**TASK DIRECTIONS:** Print all of the data exactly, with no line missing.

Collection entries
>>>>
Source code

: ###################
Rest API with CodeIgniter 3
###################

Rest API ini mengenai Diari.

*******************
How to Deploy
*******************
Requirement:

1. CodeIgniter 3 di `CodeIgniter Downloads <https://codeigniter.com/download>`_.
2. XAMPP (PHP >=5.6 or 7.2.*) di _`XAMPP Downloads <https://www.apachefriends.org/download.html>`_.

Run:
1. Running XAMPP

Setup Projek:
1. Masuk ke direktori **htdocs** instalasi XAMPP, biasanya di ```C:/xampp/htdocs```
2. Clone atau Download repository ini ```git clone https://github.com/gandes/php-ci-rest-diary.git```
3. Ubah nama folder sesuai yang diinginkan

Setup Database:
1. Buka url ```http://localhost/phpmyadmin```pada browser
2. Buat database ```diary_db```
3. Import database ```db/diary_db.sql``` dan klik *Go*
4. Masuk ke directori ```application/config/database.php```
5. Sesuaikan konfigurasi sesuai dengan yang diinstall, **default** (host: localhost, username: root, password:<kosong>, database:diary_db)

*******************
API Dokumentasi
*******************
<<<<
**RESULT FOR THIS TASK:**
Source code

: ###################
Rest API with CodeIgniter 3
###################

Rest API ini mengenai Diari.

*******************
How to Deploy
*******************
Requirement:

1. CodeIgniter 3 di `CodeIgniter Downloads <https://codeigniter.com/download>`_.
2. XAMPP (PHP >=5.6 or 7.2.*) di _`XAMPP Downloads <https://www.apachefriends.org/download.html>`_.

Run:
1. Running XAMPP

Setup Projek:
1. Masuk ke direktori **htdocs** instalasi XAMPP, biasanya di ```C:/xampp/htdocs```
2. Clone atau Download repository ini ```git clone https://github.com/gandes/php-ci-rest-diary.git```
3. Ubah nama folder sesuai yang diinginkan

Setup Database:
1. Buka url ```http://localhost/phpmyadmin```pada browser
2. Buat database ```diary_db```
3. Import database ```db/diary_db.sql``` dan klik *Go*
4. Masuk ke directori ```application/config/database.php```
5. Sesuaikan konfigurasi sesuai dengan yang diinstall, **default** (host: localhost, username: root, password:<kosong>, database:diary_db)

*******************
API Dokumentasi
*******************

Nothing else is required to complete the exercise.